Compute how many lines in the records below contain the string "Thinking" and give that number without other output.

MATERIAL PROVIDED START

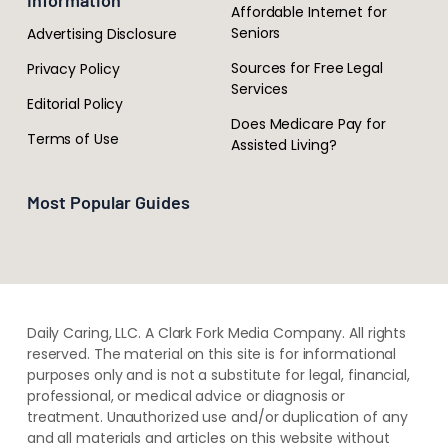
Information
Affordable Internet for
Seniors
Advertising Disclosure
Sources for Free Legal
Privacy Policy
Services
Editorial Policy
Does Medicare Pay for
Terms of Use
Assisted Living?
Most Popular Guides
Daily Caring, LLC. A Clark Fork Media Company. All rights
reserved. The material on this site is for informational
purposes only and is not a substitute for legal, financial,
professional, or medical advice or diagnosis or
treatment. ​Unauthorized use and/or duplication of ​any
and ​all materials and articles ​on this website​ without​ ​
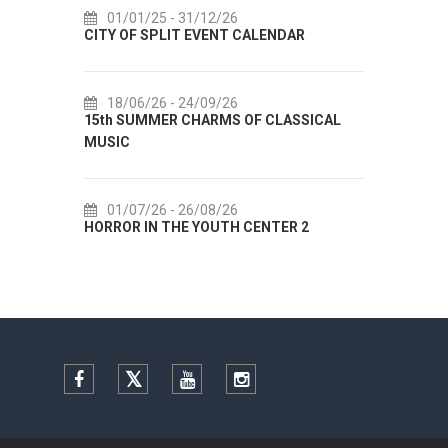
01/01/25
- 31/12/26
14
CITY OF SPLIT EVENT CALENDAR
72th 
18/06/26
- 24/09/26
18
15th SUMMER CHARMS OF CLASSICAL
Lito p
MUSIC
Etnog
01/07/26
- 26/08/26
22
HORROR IN THE YOUTH CENTER 2
Summer
Facebook
Twitter
YouTube
Instagram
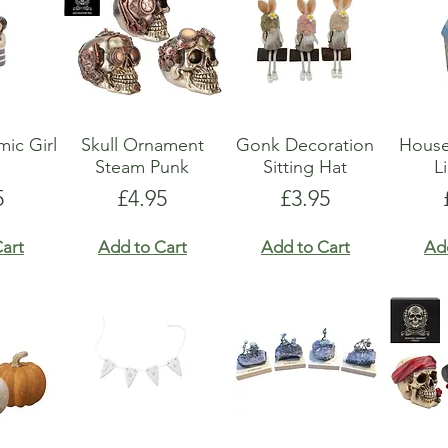
ic Girl
Skull Ornament
Gonk Decoration
Hous
Steam Punk
Sitting Hat
L
e
Price
Price
5
£4.95
£3.95
art
Add to Cart
Add to Cart
Ad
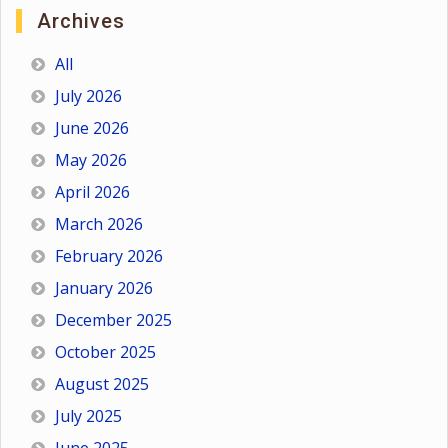
Archives
All
July 2026
June 2026
May 2026
April 2026
March 2026
February 2026
January 2026
December 2025
October 2025
August 2025
July 2025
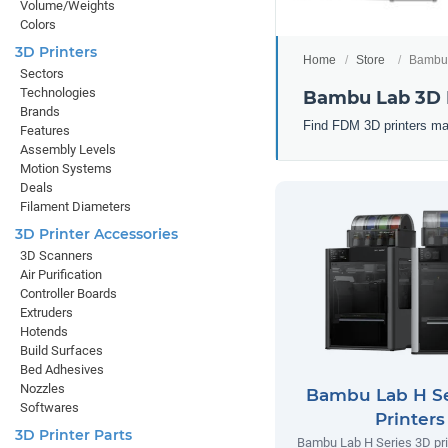
Volume/Weights
Colors
3D Printers
Home
Store
Bambu 
Sectors
Technologies
Bambu Lab 3D 
Brands
Find FDM 3D printers ma
Features
Assembly Levels
Motion Systems
Deals
Filament Diameters
3D Printer Accessories
3D Scanners
Air Purification
Controller Boards
Extruders
Hotends
Build Surfaces
Bed Adhesives
Nozzles
Bambu Lab H Se
Softwares
Printers
3D Printer Parts
Bambu Lab H Series 3D prin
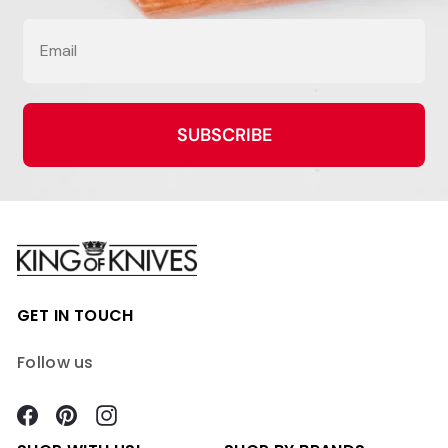
Email
SUBSCRIBE
GET IN TOUCH
Follow us
Facebook
Pinterest
Instagram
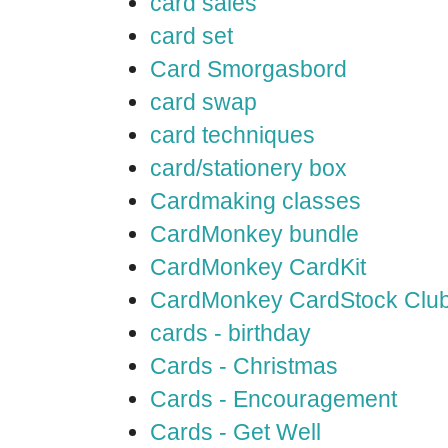
card sales
card set
Card Smorgasbord
card swap
card techniques
card/stationery box
Cardmaking classes
CardMonkey bundle
CardMonkey CardKit
CardMonkey CardStock Clu
cards - birthday
Cards - Christmas
Cards - Encouragement
Cards - Get Well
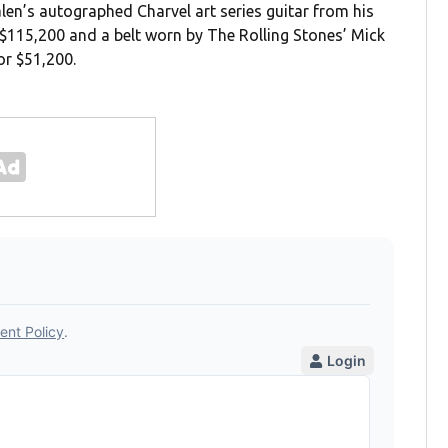
alen’s autographed Charvel art series guitar from his
$115,200 and a belt worn by The Rolling Stones’ Mick
or $51,200.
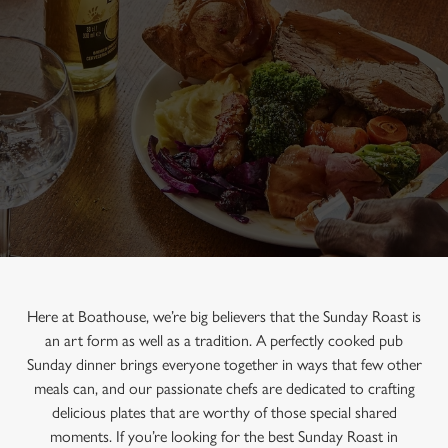
Here at Boathouse, we’re big believers that the Sunday Roast is
an art form as well as a tradition. A perfectly cooked pub
Sunday dinner brings everyone together in ways that few other
meals can, and our passionate chefs are dedicated to crafting
delicious plates that are worthy of those special shared
moments. If you’re looking for the best Sunday Roast in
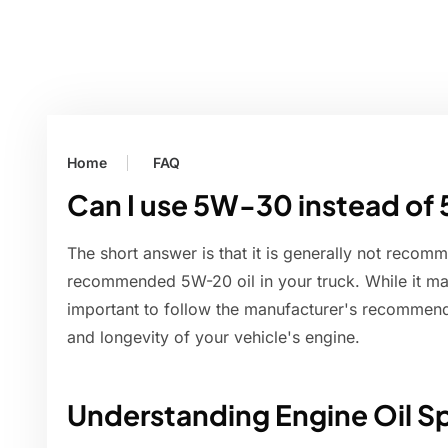
Home
FAQ
Can I use 5W-30 instead of 
The short answer is that it is generally not recom
recommended 5W-20 oil in your truck. While it may
important to follow the manufacturer's recommend
and longevity of your vehicle's engine.
Understanding Engine Oil Sp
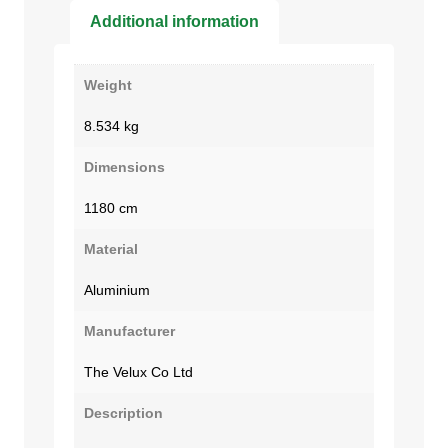
Additional information
Weight
8.534 kg
Dimensions
1180 cm
Material
Aluminium
Manufacturer
The Velux Co Ltd
Description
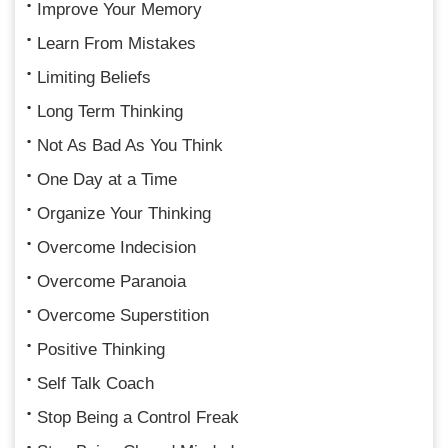
Improve Your Memory
Learn From Mistakes
Limiting Beliefs
Long Term Thinking
Not As Bad As You Think
One Day at a Time
Organize Your Thinking
Overcome Indecision
Overcome Paranoia
Overcome Superstition
Positive Thinking
Self Talk Coach
Stop Being a Control Freak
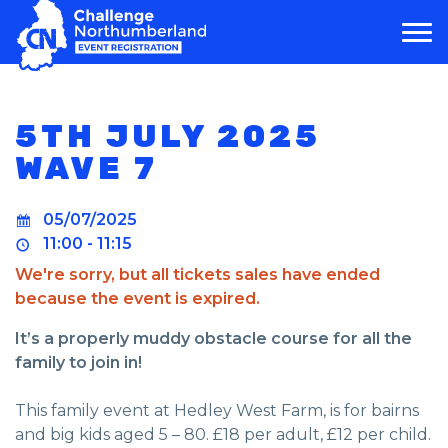
MAIN NAVIGATION
5TH JULY 2025
WAVE 7
05/07/2025
11:00 - 11:15
We're sorry, but all tickets sales have ended
because the event is expired.
It’s a properly muddy obstacle course for all the
family to join in!
This family event at Hedley West Farm, is for bairns
and big kids aged 5 – 80. £18 per adult, £12 per child.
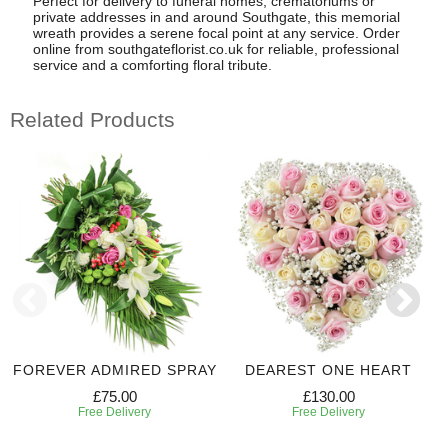
Perfect for delivery to funeral homes, crematoriums or
private addresses in and around Southgate, this memorial
wreath provides a serene focal point at any service. Order
online from southgateflorist.co.uk for reliable, professional
service and a comforting floral tribute.
Related Products
FOREVER ADMIRED SPRAY
DEAREST ONE HEART
£75.00
£130.00
Free Delivery
Free Delivery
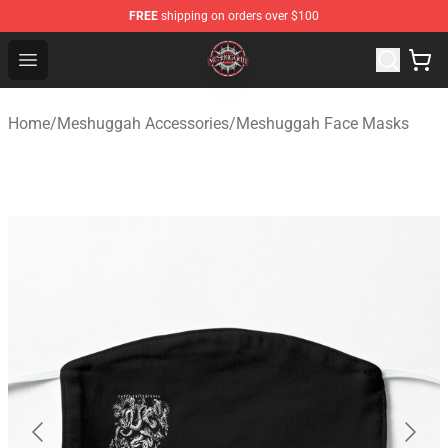
FREE
shipping on orders over $100
Meshuggah Shop - Official Meshuggah Merchandise Sto
Open menu
Home
/
Meshuggah Accessories
/
Meshuggah Face Masks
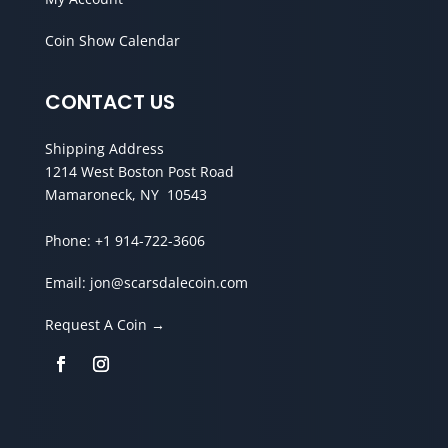
Coin Show Calendar
CONTACT US
Shipping Address
1214 West Boston Post Road
Mamaroneck, NY 10543
Phone:
+1 914-722-3606
Email:
jon@scarsdalecoin.com
Request A Coin →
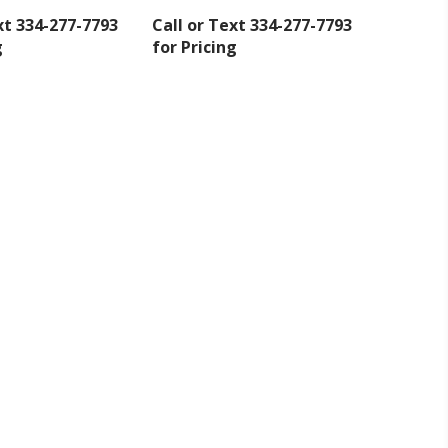
xt 334-277-7793
Call or Text 334-277-7793
g
for Pricing
inbox.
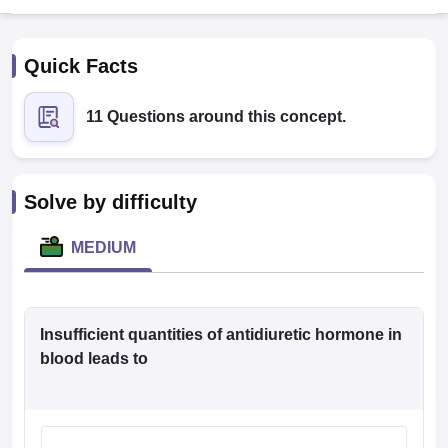
Quick Facts
11 Questions around this concept.
Cutoff
NEET PG Counselling
Solve by difficulty
nselling
NEET MDS Cutoff
MEDIUM
T Cutoff
Sc Nursing Fees Structure
AIIMS BSc Nursing Result
AIIMS BSc Nursin
Insufficient quantities of antidiuretic hormone in
blood leads to
ctor
olleges in Bangalore
Medical Colleges in Chennai
Medical Colleges in K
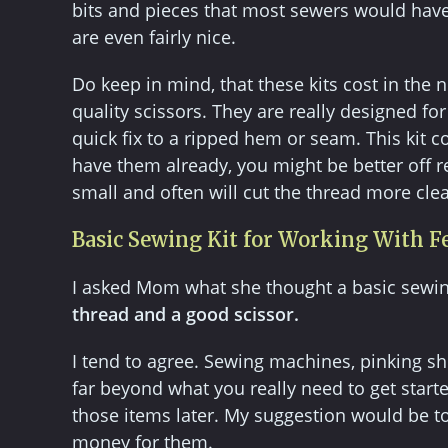
bits and pieces that most sewers would have 
are even fairly nice.
Do keep in mind, that these kits cost in th
quality scissors. They are really designed f
quick fix to a ripped hem or seam. This kit co
have them already, you might be better off rep
small and often will cut the thread more clea
Basic Sewing Kit for Working With F
I asked Mom what she thought a basic sewin
thread and a good scissor.
I tend to agree. Sewing machines, pinking sh
far beyond what you really need to get start
those items later. My suggestion would be to 
money for them.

MATERIAL PROVIDED END

■ SOLUTION BELOW ■
3